Die Facette Sorgfalt beschreibt, wie exakt, ordentlich und gründlich Aufträge erledigt und Kontrollen durchgeführt werden. Sorgfalt, wie sie gemäss IdentyFi® Pro erfasst wird, weist am ehesten Ähnlichkeit zu den Facetten Ordnungsliebe und Pflichtbewusstsein im Persönlichkeitsverfahren NEO-PI-R (Ostendorf & Angleitner, 2004) auf. Personen mit hoher Ausprägung der Facette Ordnungsliebe werden als «organisiert, systematisch und pedantisch» (Ostendorf & Angleitner, 2004, S. 38) beschrieben. Hingegen beschreiben sich Personen mit niedriger Ausprägung als wenig organisiert und unsystematisch in ihrer Arbeitsweise. Personen mit hoher Ausprägung der Facette Pflichtbewusstsein werden als «genau, pünktlich und zuverlässig» (Ostendorf & Angleitner, 2004, S. 38) bezeichnet. Sehr pflichtbewusste Personen erfüllen peinlich genau ihre Verpflichtungen. Hingegen beschreiben sich Personen mit niedriger Ausprägung als ungenau, wenig verantwortungsbewusst und unsorgfältig in ihrer Arbeitsweise. Komponenten dieser zwei Big-Five-Facetten werden in der Facette Sorgfalt gemäss IdentyFi® Pro aufgegriffen. Sorgfalt beinhaltet jedoch nur die Aspekte Ordentlichkeit und Exaktheit, wohingegen der Aspekt Pünktlichkeit in der Facette Zuverlässigkeit erfasst wird.
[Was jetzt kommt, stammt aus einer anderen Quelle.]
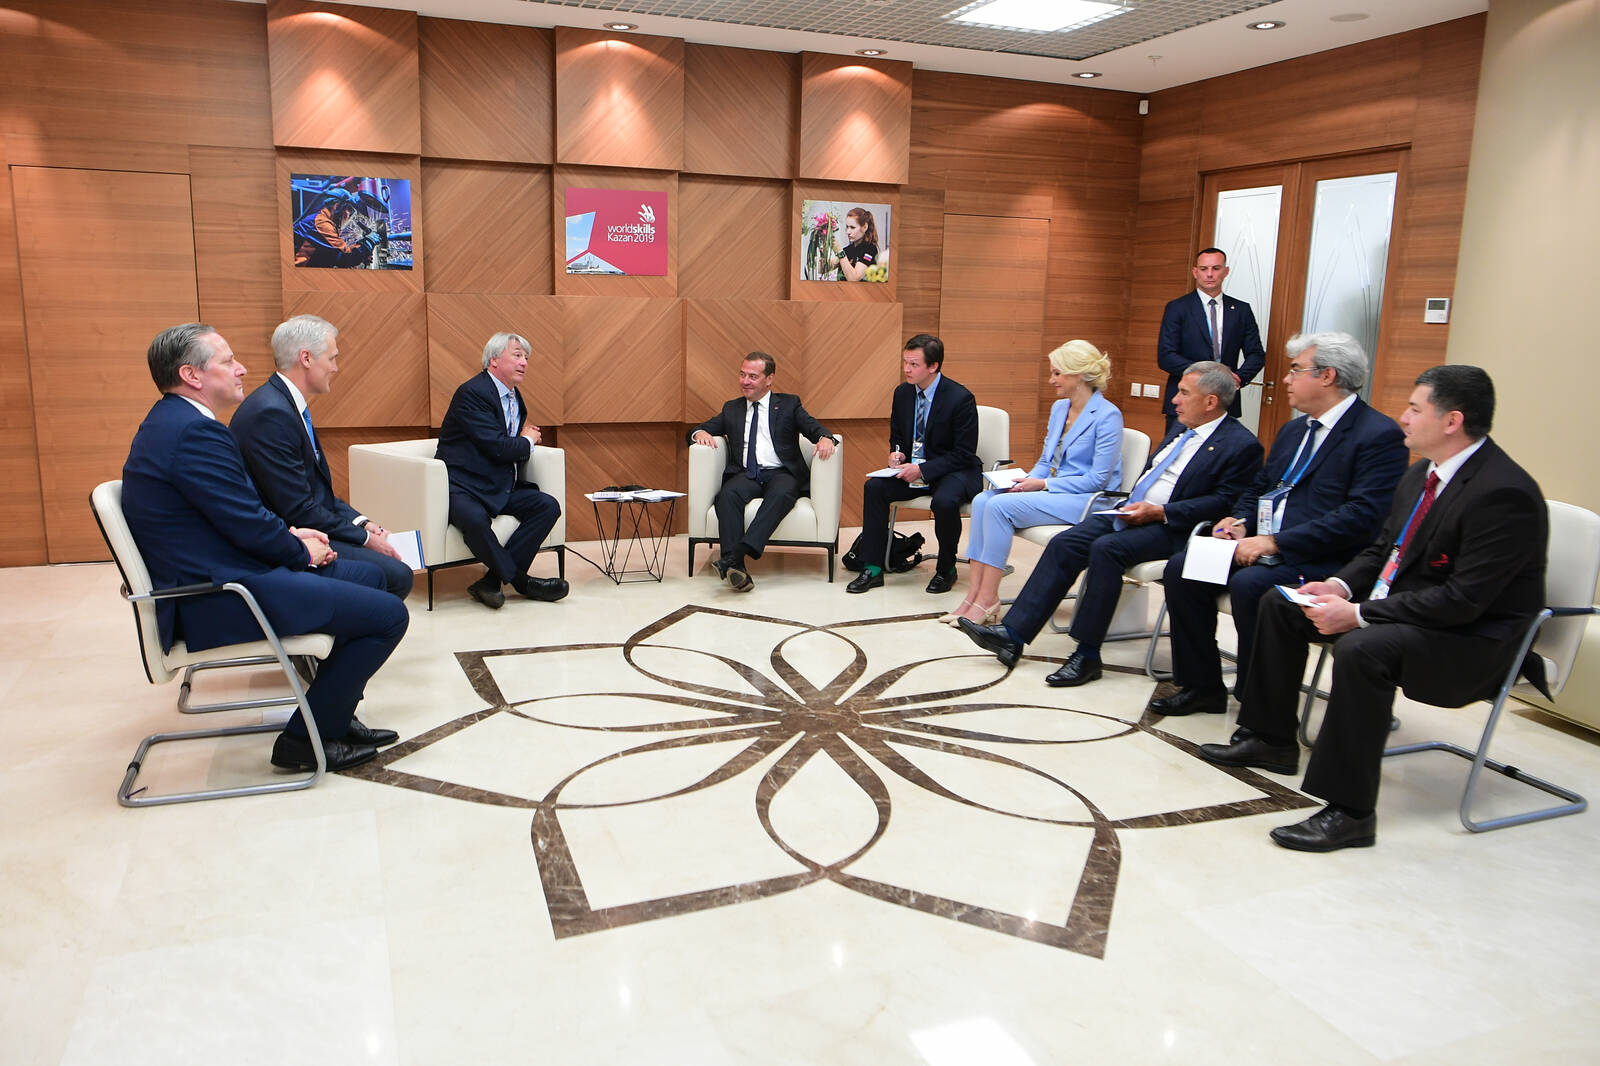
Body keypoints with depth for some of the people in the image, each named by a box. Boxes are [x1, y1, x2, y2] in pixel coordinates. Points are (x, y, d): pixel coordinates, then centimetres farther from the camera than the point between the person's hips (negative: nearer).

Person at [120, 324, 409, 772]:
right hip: (220, 600, -12)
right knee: (388, 614, -13)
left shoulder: (169, 422, 13)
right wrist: (303, 551, -3)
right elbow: (249, 527, -21)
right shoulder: (195, 432, -21)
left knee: (367, 576, 20)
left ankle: (334, 713, 24)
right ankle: (304, 740, 0)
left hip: (210, 576, 12)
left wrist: (290, 533, 6)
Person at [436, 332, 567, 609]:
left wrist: (527, 435, 3)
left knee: (549, 506, -15)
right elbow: (497, 448, -20)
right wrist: (528, 441, 0)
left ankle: (491, 582, -18)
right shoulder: (472, 392, -12)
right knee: (474, 519, -38)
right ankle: (520, 581, -16)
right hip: (464, 487, -8)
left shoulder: (515, 397, 17)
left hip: (502, 489, 9)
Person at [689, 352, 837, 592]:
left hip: (781, 473, -2)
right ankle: (736, 567, -46)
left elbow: (813, 427, 3)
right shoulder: (731, 409, 25)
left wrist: (824, 438, -21)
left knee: (780, 494, -37)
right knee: (728, 494, -33)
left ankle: (738, 552, -51)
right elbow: (697, 430, 21)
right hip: (745, 474, 2)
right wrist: (701, 433, -4)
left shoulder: (788, 404, 17)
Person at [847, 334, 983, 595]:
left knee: (945, 501, -36)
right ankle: (873, 569, -12)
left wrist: (923, 469, -24)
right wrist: (896, 452, -6)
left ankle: (946, 569, -8)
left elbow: (964, 454, -16)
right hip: (912, 468, 6)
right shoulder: (902, 393, 2)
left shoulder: (960, 398, -17)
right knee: (874, 487, -18)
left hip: (953, 470, -6)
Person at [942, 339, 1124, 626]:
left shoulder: (1107, 415, -11)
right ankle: (976, 591, -17)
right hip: (1054, 491, 8)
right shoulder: (1058, 408, 14)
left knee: (1000, 505, -26)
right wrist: (1027, 480, -2)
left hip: (1086, 500, -8)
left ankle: (987, 599, -20)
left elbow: (1098, 479, -15)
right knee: (983, 500, -15)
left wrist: (1043, 484, -17)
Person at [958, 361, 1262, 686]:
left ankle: (1088, 655, -22)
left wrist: (1161, 512, -19)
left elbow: (1224, 501, -13)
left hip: (1171, 526, -8)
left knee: (1106, 548, -31)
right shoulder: (1182, 431, 20)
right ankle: (1013, 635, -14)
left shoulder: (1242, 445, -5)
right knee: (1063, 544, -11)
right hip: (1131, 512, 8)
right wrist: (1132, 506, 7)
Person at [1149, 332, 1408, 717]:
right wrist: (1241, 522, 2)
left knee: (1249, 583, -33)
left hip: (1323, 561, -8)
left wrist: (1275, 543, -23)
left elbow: (1363, 516, -21)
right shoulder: (1293, 429, 19)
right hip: (1266, 547, 9)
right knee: (1182, 568, -8)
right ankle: (1201, 685, 2)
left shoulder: (1380, 435, -10)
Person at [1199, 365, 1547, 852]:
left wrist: (1359, 614, -27)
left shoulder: (1504, 493, -23)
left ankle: (1349, 812, -27)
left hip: (1472, 639, -10)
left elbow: (1464, 600, -27)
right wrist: (1341, 586, -5)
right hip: (1398, 606, 10)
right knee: (1280, 605, 7)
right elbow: (1382, 549, 16)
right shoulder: (1421, 474, 6)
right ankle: (1270, 740, 17)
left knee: (1361, 648, -37)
Die Facette Sorgfalt lässt sich in Analogie zur Operationalisierung der Gewissenhaftigkeit gemäss BIP (Hossiep & Paschen, 2003) setzen. Im BIP wird ein Teilaspekt der Gewissenhaftigkeit, nämlich Sorgfalt und Präzision, untersucht. Begründet wird diese Beschränkung, «… da sich gerade in diesem Punkt (Pragmatismus versus Perfektionismus) viele Tätigkeitsanforderungen deutlich unterscheiden und eine mit anderen Aspekten möglichst nicht konfundierte Messung sichergestellt werden sollte» (S. 28). Personen mit hoher Ausprägung versuchen jede begonnene Aufgabe so gründlich und präzise wie möglich zu bearbeiten. Dabei ist ihnen das korrekte Einhalten von Fristen sehr wichtig. Ebenso bleiben sie auch dann noch ausdauernd bei der Sache, wenn es auf Einzelheiten und Details ankommt (Hossiep & Paschen, 2003). Wie in der Facette Sorgfalt gemäss IdentyFi® Pro wird auch im BIP erfasst, wie sorgfältig und genau Arbeiten erledigt werden. Die Erledigung von Kontrollen wird in IdentyFi® Pro ebenfalls konkret abgefragt. Der Aspekt der Fristeneinhaltung wird hingegen in IdentyFi® Pro separat in der Facette Zuverlässigkeit erhoben.

Zuverlässigkeit

Die Facette Zuverlässigkeit beschreibt, wie diszipliniert Arbeiten angegangen werden und ob diese termingerecht erledigt werden.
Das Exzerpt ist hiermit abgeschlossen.